The most urgent attitude
to have in life
is the sense of urgency.
The full moon’s perfect roundness lasts barely a moment, and in no time is lost. Those with no eye for such things, it seems, fail to see how it changes in the course of a night. An illness will grow graver as each moment passes, and death is already close at hand, yet while the sickness is still mild and you are not yet confronting death, you are lulled by your accustomed assumptions of a normal life in an unchanging world, and choose to wait until you have accomplished all you want in life before turning your thoughts to salvation and a Buddhist practice, with the result that when you fall ill and confront death, none of your dreams has been fulfilled.
Now, too late, you repent of your long years of negligence, and swear that if only you were to recover you would dedicate yourself unstintingly day and night to this thing and that – but for all your prayers your illness grows graver, until you lose your senses and die a raving death. It happens to so many of us. We must fully grasp this, here and now.

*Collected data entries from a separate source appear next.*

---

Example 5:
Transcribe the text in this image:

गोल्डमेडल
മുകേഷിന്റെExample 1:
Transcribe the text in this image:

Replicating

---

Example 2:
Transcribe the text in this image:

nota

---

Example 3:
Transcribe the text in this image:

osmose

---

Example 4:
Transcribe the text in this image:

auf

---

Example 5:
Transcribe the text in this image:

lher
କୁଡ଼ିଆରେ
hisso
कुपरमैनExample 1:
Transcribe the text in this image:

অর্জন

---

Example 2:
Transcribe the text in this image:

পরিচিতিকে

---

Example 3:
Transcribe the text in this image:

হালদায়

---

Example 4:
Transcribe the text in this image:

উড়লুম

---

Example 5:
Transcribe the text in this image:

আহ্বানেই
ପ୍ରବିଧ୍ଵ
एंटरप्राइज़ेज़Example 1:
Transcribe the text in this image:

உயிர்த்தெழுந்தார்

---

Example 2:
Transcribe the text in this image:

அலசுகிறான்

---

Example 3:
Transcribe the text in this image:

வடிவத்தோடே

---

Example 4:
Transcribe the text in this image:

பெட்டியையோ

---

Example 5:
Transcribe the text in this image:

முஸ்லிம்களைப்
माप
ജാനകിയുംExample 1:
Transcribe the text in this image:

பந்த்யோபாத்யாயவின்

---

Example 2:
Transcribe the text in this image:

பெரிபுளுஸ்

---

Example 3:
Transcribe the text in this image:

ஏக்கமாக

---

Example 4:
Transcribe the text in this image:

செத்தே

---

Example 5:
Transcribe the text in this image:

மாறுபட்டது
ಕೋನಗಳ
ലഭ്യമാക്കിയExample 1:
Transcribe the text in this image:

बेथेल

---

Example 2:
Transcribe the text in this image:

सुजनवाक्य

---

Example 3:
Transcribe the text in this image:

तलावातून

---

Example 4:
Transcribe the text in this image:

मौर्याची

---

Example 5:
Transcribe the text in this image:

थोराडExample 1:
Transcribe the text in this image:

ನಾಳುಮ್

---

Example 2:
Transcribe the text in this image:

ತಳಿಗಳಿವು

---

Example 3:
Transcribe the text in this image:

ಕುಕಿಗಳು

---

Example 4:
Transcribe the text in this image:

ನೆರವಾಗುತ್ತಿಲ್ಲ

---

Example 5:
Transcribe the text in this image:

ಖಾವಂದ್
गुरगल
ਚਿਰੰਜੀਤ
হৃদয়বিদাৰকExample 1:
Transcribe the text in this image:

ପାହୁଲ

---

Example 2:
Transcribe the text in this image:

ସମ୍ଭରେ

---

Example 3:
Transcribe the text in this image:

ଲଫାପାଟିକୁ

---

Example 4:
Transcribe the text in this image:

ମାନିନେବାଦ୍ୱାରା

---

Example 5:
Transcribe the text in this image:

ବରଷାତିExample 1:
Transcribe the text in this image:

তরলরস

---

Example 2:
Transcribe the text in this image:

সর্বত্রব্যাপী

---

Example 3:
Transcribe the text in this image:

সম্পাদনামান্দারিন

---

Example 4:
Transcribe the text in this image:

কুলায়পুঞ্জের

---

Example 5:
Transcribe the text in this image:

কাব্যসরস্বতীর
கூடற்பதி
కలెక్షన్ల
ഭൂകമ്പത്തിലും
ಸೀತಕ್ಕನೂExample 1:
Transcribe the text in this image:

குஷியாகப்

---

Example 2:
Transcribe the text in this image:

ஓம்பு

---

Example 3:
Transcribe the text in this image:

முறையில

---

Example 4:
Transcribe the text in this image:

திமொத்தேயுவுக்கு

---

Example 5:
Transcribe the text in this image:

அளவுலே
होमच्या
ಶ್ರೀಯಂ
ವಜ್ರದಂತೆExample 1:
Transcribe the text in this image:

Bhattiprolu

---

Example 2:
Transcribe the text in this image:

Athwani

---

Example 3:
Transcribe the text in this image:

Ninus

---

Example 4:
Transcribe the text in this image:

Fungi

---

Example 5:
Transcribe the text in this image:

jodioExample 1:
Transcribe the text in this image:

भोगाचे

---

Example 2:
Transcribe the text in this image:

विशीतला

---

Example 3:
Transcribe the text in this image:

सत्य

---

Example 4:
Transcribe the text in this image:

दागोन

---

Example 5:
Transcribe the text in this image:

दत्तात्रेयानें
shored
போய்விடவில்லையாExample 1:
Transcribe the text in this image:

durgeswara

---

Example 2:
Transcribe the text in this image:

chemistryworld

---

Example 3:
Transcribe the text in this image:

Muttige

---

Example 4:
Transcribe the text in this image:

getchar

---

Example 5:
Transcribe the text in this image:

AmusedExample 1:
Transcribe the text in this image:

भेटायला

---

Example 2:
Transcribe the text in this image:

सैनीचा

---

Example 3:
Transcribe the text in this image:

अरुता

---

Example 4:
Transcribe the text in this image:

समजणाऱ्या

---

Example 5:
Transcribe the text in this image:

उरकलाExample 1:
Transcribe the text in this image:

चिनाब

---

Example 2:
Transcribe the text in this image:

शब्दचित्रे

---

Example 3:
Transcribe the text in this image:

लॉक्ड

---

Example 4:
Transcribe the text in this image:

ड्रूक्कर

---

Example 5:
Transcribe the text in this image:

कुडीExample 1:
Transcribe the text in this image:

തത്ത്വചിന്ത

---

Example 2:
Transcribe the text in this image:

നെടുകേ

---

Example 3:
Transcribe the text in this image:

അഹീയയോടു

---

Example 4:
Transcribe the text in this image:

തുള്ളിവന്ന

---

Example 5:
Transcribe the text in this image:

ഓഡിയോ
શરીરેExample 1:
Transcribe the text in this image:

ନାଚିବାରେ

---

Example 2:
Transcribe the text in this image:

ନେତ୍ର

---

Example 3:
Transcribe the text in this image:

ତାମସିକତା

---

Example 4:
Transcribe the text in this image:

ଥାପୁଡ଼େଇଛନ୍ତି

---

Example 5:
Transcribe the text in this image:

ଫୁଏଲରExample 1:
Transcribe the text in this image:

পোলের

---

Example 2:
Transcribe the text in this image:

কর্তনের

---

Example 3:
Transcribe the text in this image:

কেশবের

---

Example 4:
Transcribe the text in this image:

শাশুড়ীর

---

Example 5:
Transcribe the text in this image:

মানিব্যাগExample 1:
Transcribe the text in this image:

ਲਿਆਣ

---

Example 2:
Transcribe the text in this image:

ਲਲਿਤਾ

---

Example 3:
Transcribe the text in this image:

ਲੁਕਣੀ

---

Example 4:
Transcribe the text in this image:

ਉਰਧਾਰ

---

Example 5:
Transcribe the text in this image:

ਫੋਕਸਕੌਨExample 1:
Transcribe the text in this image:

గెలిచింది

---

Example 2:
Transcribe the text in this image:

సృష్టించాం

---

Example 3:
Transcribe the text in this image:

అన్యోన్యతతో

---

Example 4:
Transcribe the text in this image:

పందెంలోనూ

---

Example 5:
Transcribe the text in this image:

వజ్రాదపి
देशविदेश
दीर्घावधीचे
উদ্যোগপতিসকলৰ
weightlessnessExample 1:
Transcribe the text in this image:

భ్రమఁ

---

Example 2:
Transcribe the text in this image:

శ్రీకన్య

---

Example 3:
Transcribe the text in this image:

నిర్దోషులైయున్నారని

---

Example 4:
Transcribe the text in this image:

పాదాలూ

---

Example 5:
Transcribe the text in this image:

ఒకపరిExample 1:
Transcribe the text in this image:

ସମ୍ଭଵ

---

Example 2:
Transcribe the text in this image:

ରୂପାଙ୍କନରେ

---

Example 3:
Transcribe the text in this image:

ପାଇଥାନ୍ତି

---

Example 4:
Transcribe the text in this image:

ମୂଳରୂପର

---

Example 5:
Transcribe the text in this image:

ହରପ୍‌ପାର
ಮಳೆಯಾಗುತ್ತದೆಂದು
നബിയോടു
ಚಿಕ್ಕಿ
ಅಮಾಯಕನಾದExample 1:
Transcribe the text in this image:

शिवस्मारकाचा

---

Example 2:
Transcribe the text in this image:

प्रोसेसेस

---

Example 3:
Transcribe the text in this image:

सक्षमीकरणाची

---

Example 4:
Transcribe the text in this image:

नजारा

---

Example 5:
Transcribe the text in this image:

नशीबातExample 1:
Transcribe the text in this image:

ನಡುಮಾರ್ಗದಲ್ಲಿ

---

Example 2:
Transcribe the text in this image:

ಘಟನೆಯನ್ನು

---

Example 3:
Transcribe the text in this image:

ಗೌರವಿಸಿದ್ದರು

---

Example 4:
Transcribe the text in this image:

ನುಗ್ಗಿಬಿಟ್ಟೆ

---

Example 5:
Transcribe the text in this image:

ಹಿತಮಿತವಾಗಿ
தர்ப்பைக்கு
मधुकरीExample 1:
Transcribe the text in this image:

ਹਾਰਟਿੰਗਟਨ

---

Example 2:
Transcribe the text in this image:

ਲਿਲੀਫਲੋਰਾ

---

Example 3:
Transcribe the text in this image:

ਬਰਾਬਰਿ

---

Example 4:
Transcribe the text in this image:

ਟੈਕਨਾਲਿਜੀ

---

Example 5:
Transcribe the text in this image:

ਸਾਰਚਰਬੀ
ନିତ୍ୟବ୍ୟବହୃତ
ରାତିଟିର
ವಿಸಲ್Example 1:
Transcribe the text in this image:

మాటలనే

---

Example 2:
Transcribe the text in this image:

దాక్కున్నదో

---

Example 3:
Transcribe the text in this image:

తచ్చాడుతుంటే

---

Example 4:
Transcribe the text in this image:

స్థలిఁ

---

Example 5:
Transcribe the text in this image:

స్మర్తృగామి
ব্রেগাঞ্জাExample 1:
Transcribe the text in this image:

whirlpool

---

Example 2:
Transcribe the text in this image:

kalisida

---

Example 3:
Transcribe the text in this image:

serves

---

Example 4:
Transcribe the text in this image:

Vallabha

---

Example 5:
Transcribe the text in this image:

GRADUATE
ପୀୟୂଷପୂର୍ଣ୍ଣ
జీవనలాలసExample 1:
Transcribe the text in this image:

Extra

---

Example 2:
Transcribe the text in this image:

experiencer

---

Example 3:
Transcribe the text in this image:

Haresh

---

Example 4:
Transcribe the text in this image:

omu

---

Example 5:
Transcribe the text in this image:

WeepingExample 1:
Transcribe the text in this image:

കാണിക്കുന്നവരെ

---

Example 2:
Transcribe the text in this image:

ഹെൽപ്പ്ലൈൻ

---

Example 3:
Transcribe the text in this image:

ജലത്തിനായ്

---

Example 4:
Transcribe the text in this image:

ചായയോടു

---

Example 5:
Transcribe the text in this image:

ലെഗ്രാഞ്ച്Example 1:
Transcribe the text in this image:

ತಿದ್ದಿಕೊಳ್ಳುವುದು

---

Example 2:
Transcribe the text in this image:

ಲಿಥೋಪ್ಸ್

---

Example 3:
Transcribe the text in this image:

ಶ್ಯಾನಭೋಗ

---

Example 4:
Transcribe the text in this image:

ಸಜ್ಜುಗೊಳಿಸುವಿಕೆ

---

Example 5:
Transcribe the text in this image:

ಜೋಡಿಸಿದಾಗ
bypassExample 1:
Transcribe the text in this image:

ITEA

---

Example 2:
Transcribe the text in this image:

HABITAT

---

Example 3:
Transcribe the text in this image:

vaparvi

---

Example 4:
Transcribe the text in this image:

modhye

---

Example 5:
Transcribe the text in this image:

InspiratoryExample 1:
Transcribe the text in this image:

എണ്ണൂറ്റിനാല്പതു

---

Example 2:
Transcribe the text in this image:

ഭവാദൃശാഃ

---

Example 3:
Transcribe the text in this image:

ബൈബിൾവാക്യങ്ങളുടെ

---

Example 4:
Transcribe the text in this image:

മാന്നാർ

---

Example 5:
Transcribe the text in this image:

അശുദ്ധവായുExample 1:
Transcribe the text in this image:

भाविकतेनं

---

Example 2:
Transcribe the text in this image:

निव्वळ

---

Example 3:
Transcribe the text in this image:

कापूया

If you plan to turn your thoughts to the Buddhist Way after you have fulfilled all your [worldly] desires, you will find that those desires are endless. What could be achieved, in this illusory life of ours? All desire is delusion. If desires arise within you, realize that the spring from your lost and deluded mind, and ignore them all. Relinquish all today and turn to the Buddhist path, and you will be freed of all obstruction, released from the need for action, and lasting peace will be yours body and mind.